** Problem statement **
Transcribe the data below exactly, but only from the line containing "Identify the document" through its final line, both included.

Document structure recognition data
******

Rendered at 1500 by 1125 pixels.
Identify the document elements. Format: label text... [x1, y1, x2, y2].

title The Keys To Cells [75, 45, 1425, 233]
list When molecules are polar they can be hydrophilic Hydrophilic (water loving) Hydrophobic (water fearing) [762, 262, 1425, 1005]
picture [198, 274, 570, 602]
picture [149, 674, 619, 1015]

******

** Exercise answer **
Identify the document elements. Format: label text... [x1, y1, x2, y2].

title The Keys To Cells [75, 45, 1425, 233]
list When molecules are polar they can be hydrophilic Hydrophilic (water loving) Hydrophobic (water fearing) [762, 262, 1425, 1005]
picture [198, 274, 570, 602]
picture [149, 674, 619, 1015]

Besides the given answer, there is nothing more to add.